Aux États-Unis, Haïti devient simultanément un modèle d’émancipation pour les populations noires et un cauchemar pour les propriétaires d’esclaves.

4. Le prix de l’audace haïtienne

Les puissances européennes cherchent longtemps à isoler Haïti. Le nouvel État dérange parce qu’il prouve qu’un peuple réduit en esclavage peut conquérir sa liberté, vaincre une puissance impériale et gouverner son propre destin.

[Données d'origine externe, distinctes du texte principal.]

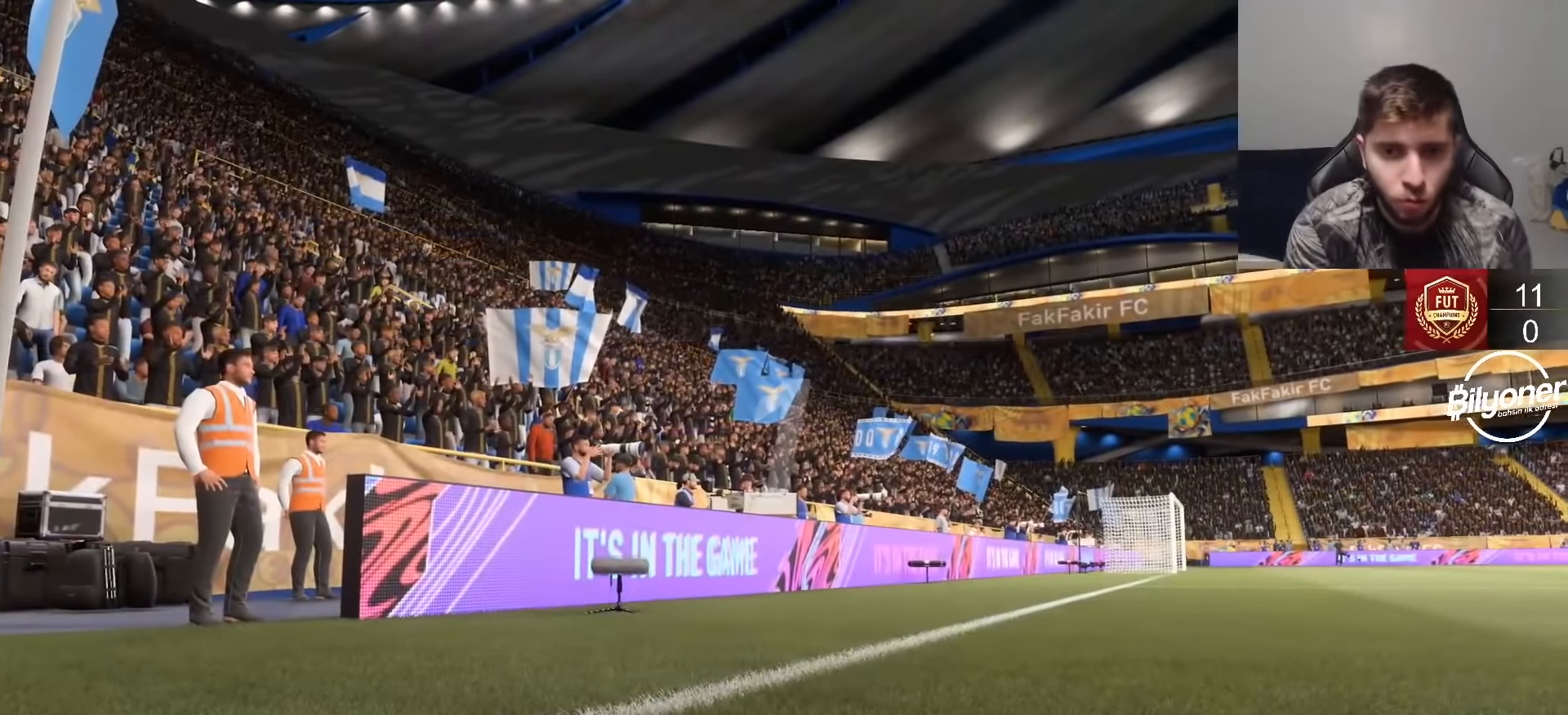
{"buttons": [], "left_stick": "center", "right_stick": "center", "events": []}
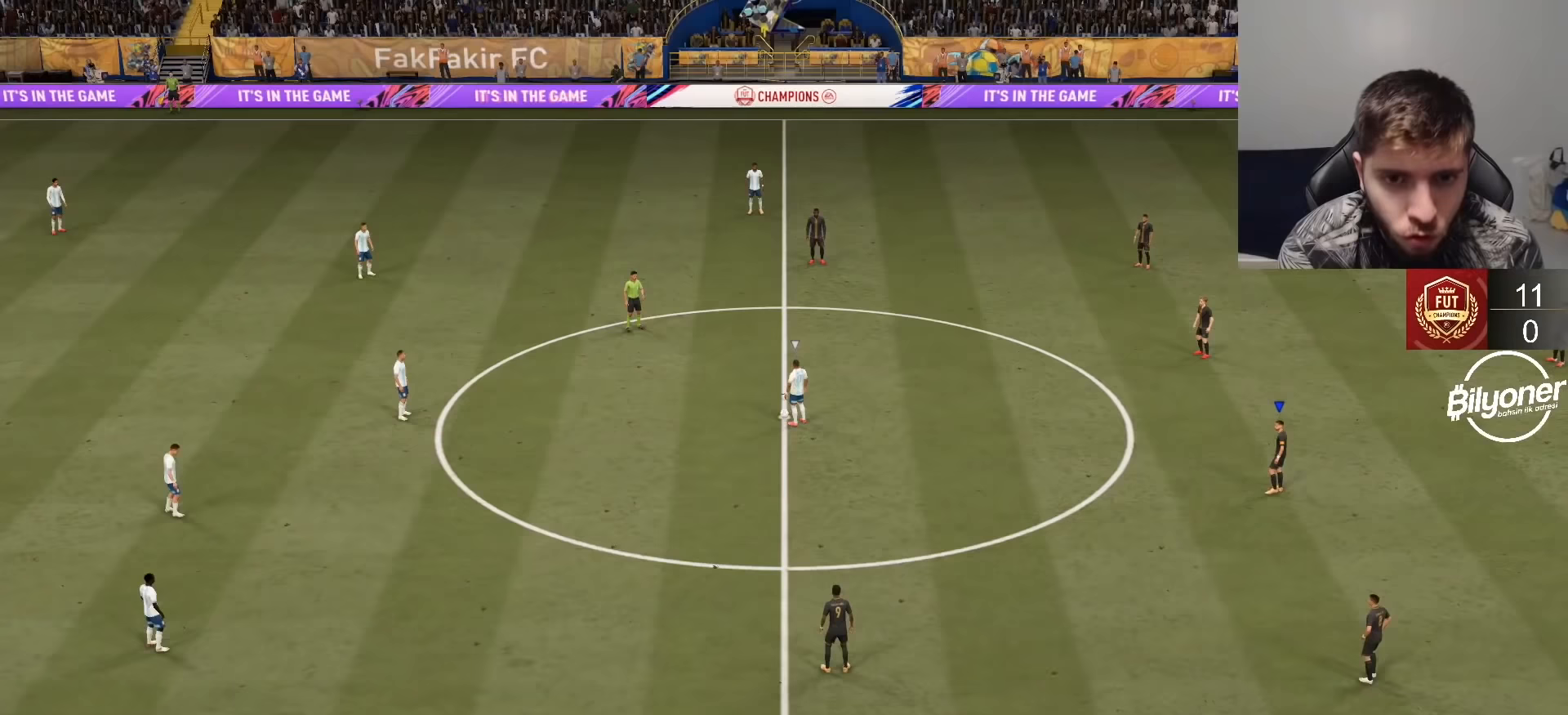
{"buttons": ["CROSS"], "left_stick": "left", "right_stick": "center", "events": [[133, "left_stick", "left"], [150, "CROSS", "down"], [233, "CROSS", "up"], [300, "CROSS", "down"], [417, "CROSS", "up"], [483, "CROSS", "down"]]}
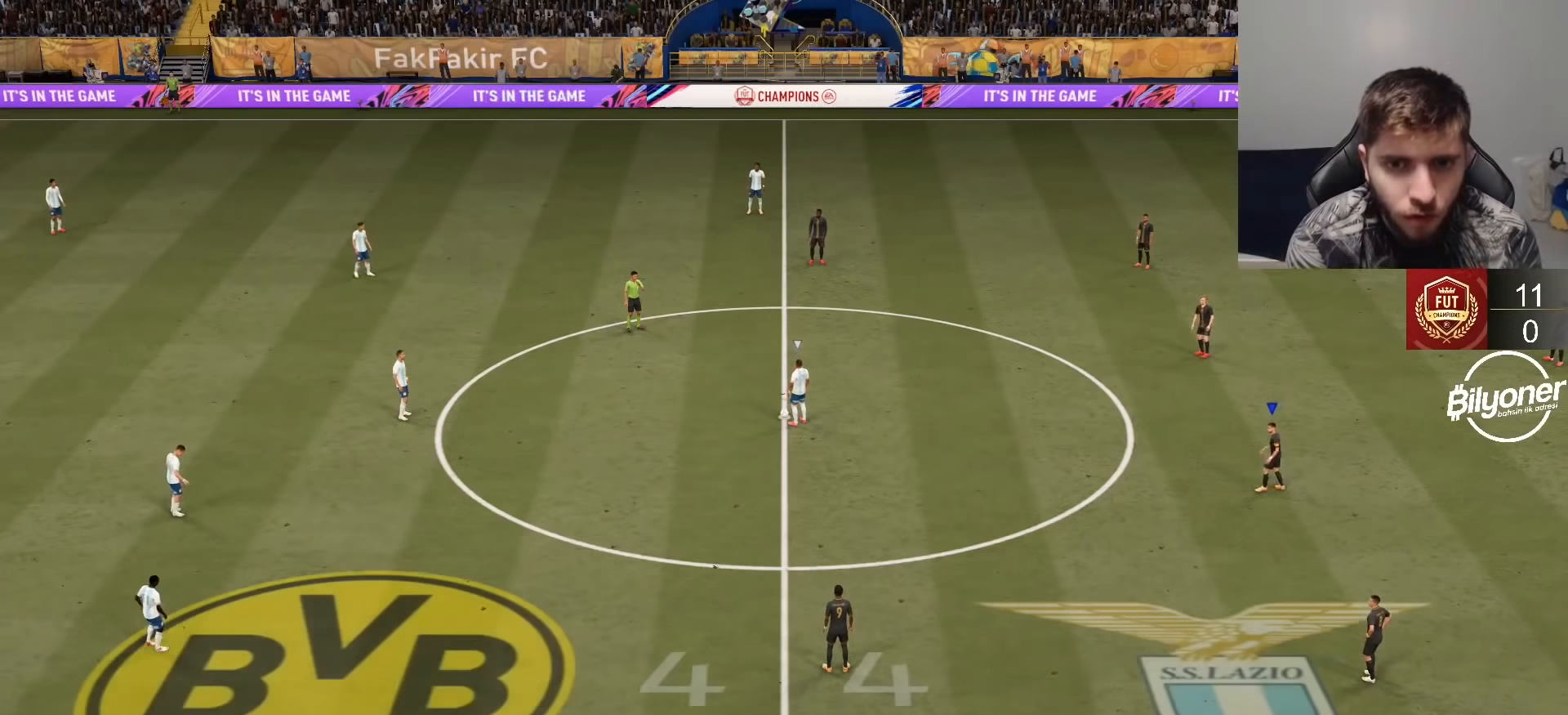
{"buttons": ["CROSS", "R2", "DPAD_DOWN"], "left_stick": "center", "right_stick": "center", "events": [[17, "left_stick", "center"], [183, "DPAD_DOWN", "down"], [250, "DPAD_DOWN", "up"], [283, "R2", "down"], [350, "DPAD_DOWN", "down"], [400, "DPAD_DOWN", "up"], [500, "DPAD_DOWN", "down"]]}
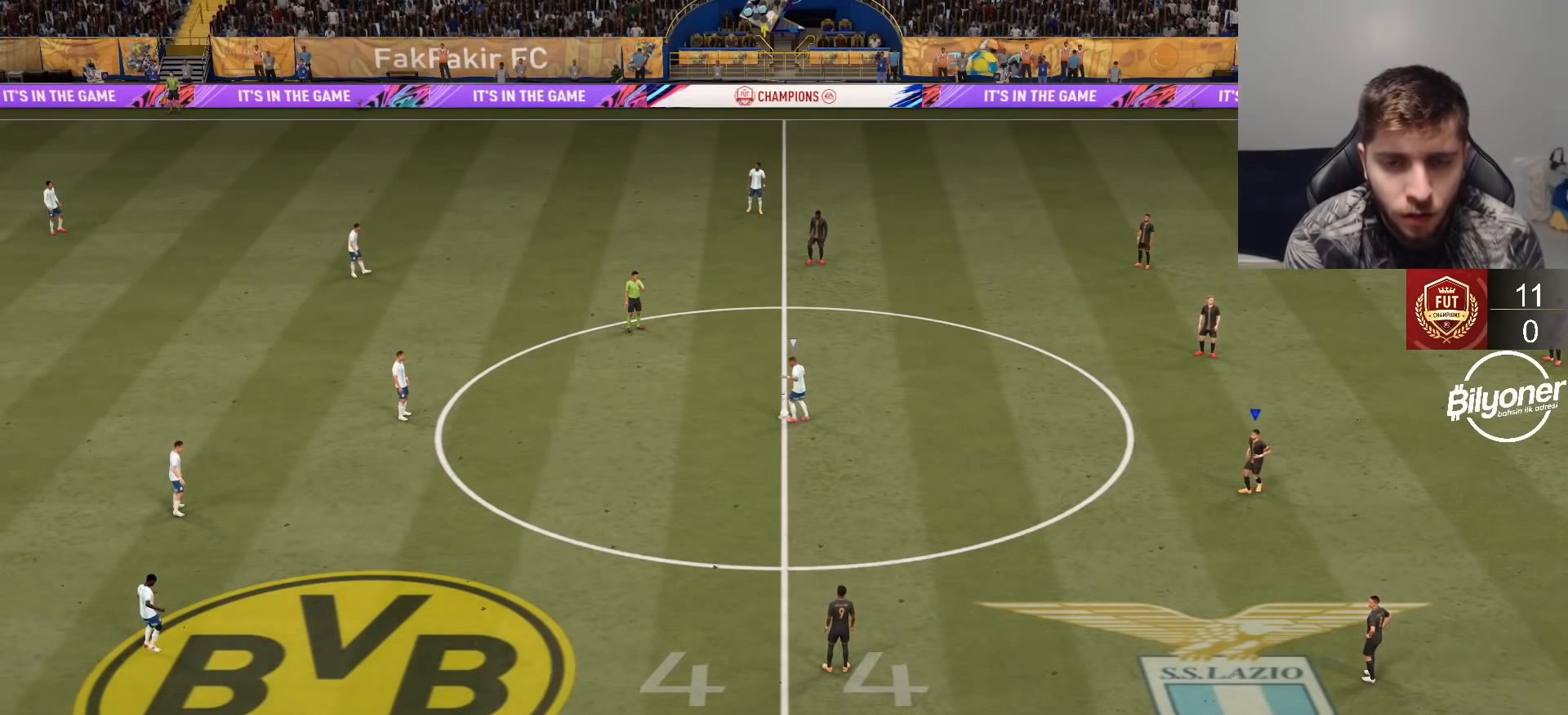
{"buttons": ["CROSS", "R2"], "left_stick": "center", "right_stick": "center", "events": [[33, "DPAD_DOWN", "up"], [117, "DPAD_DOWN", "down"], [200, "DPAD_DOWN", "up"], [267, "DPAD_DOWN", "down"], [350, "DPAD_DOWN", "up"]]}
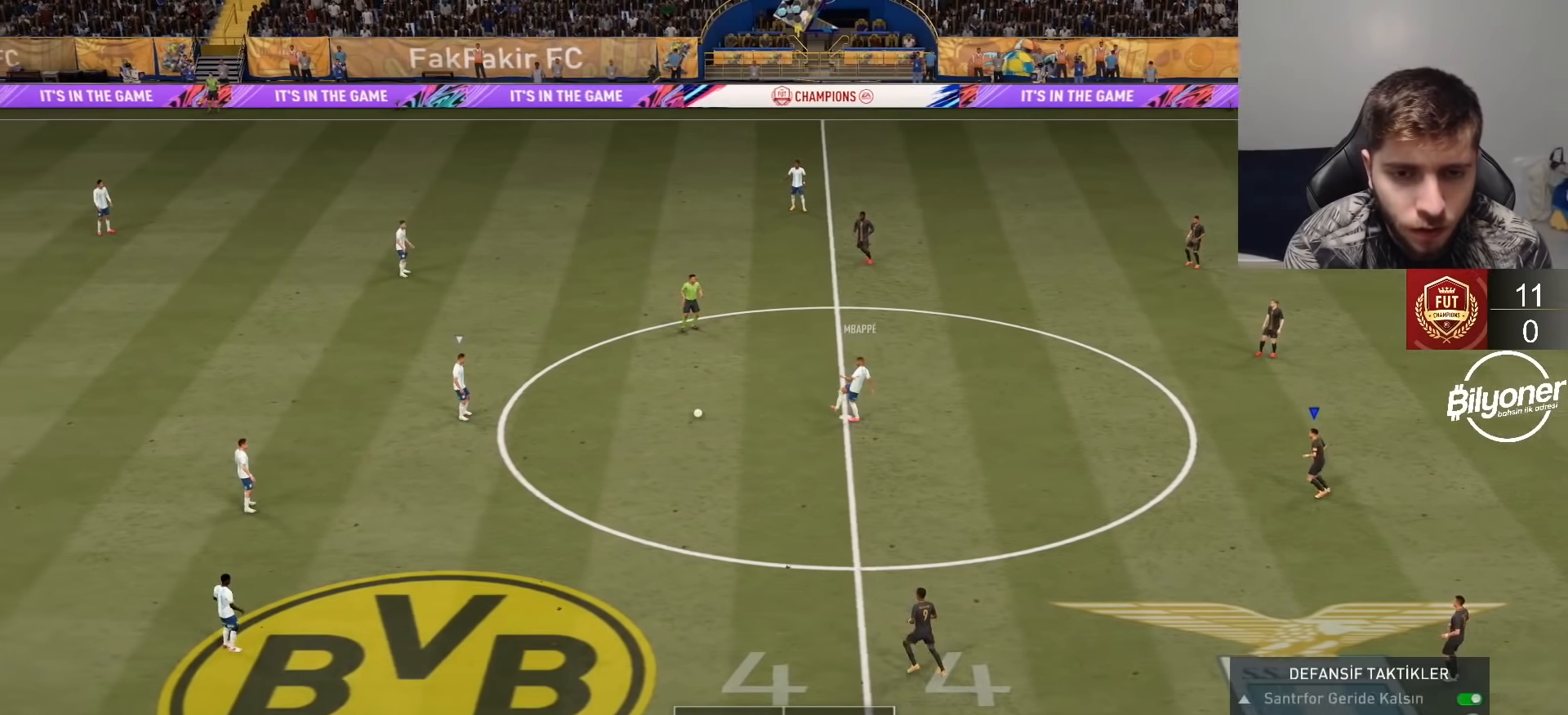
{"buttons": ["CROSS", "R1", "R2"], "left_stick": "left", "right_stick": "center", "events": [[50, "L1", "down"], [117, "left_stick", "left"], [167, "L1", "up"], [433, "R1", "down"]]}
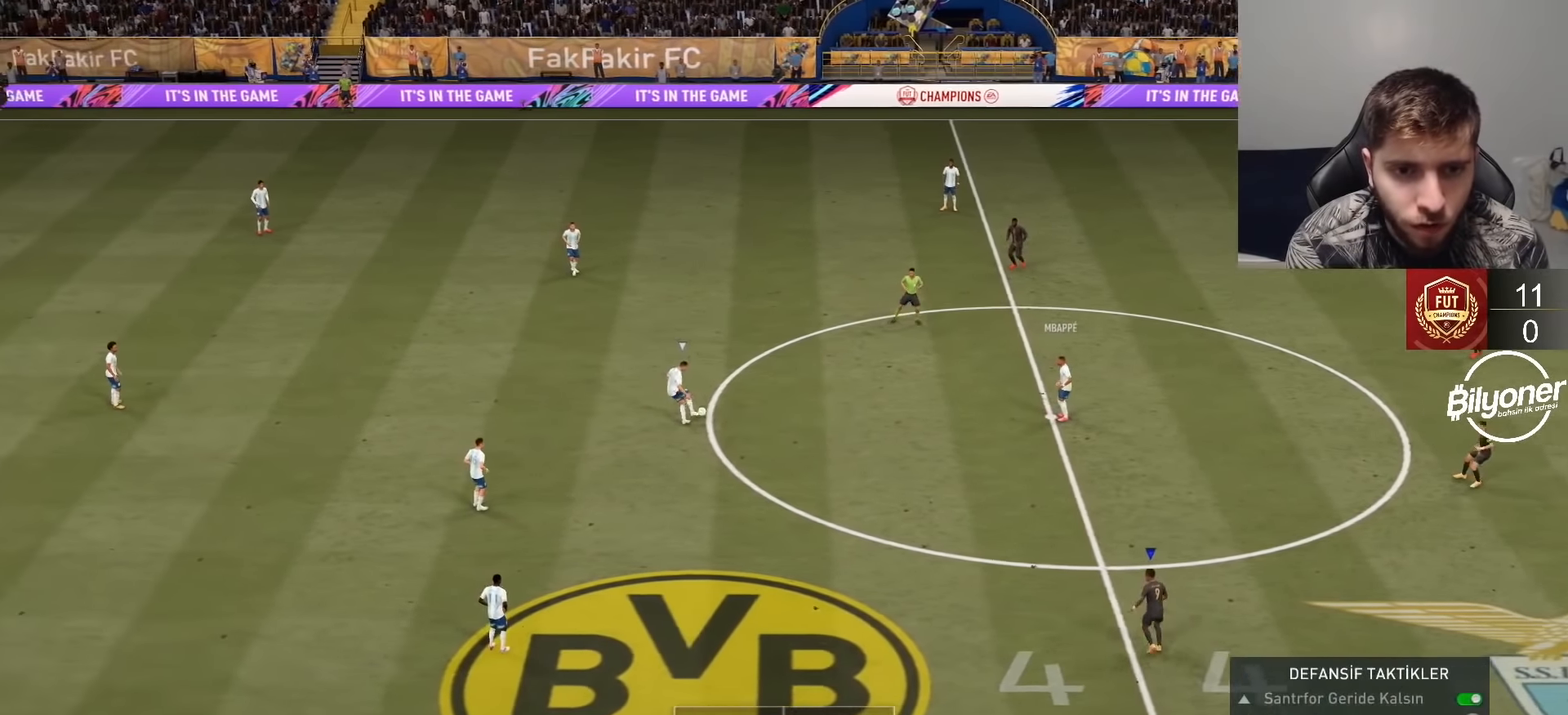
{"buttons": ["R1", "R2"], "left_stick": "left", "right_stick": "center", "events": [[117, "CROSS", "up"], [250, "L1", "down"], [367, "L1", "up"]]}
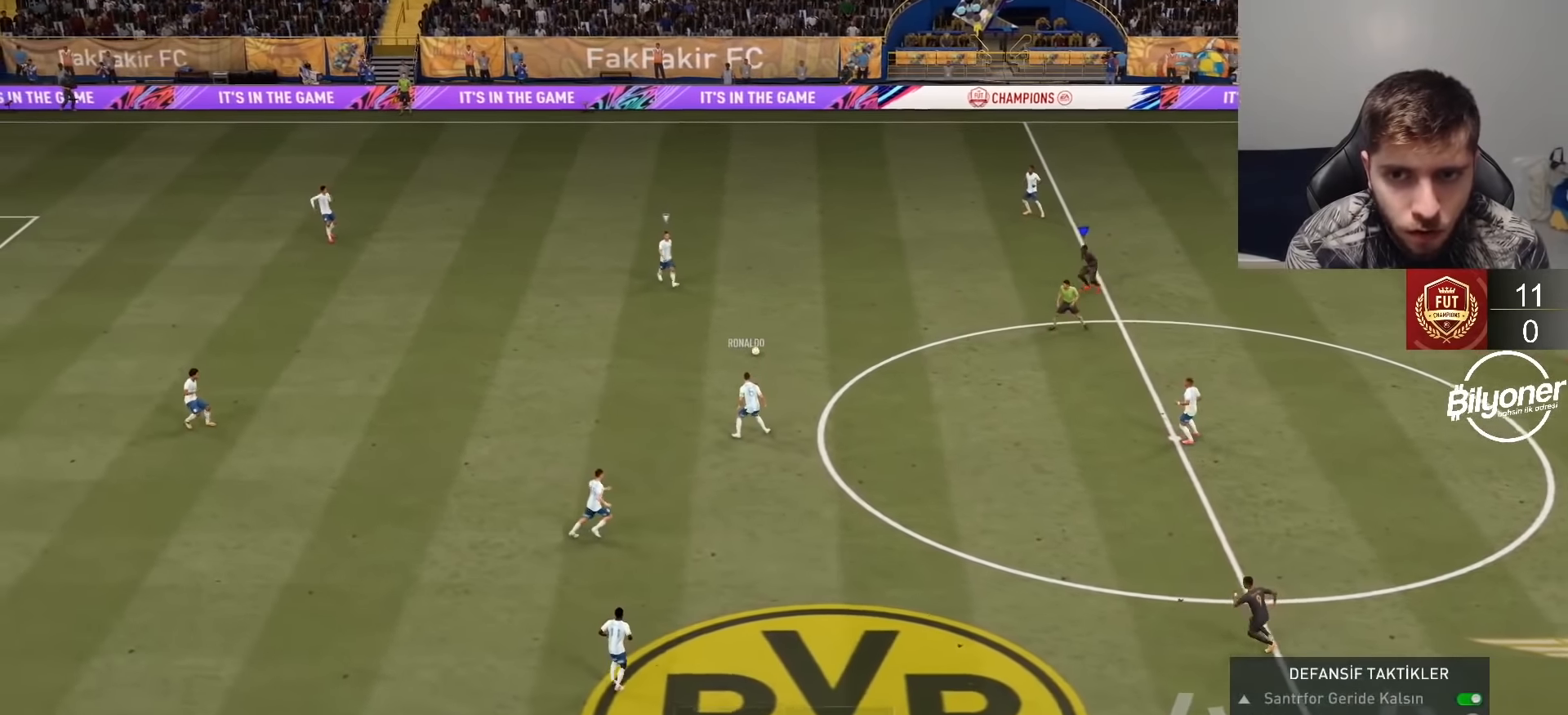
{"buttons": ["R1", "R2"], "left_stick": "left", "right_stick": "center", "events": []}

La reconnaissance accordée par la France en 1825 s’accompagne ainsi d’une indemnité considérable imposée à Haïti au bénéfice des anciens colons. Cette dette pèsera durablement sur le développement du pays.

Une conviction

En 1804, Haïti ne conquiert pas seulement son indépendance : elle démontre au monde que l’esclavage peut être vaincu et que les peuples dominés peuvent écrire leur propre histoire.

Pour conclure

L’influence immédiate de la Révolution haïtienne s’exerce dans tout l’Atlantique esclavagiste. À plus long terme, Haïti devient une référence pour les pensées noires, panafricaines et anticoloniales.

Deux siècles plus tard, cette histoire conserve une portée universelle. Elle nous rappelle qu’un peuple apparemment condamné par l’ordre établi peut se lever, reconquérir sa dignité et devenir véritablement le conquérant de son destin.

Cette publication présente les grandes lignes de mon intervention et non la retranscription intégrale de mon propos.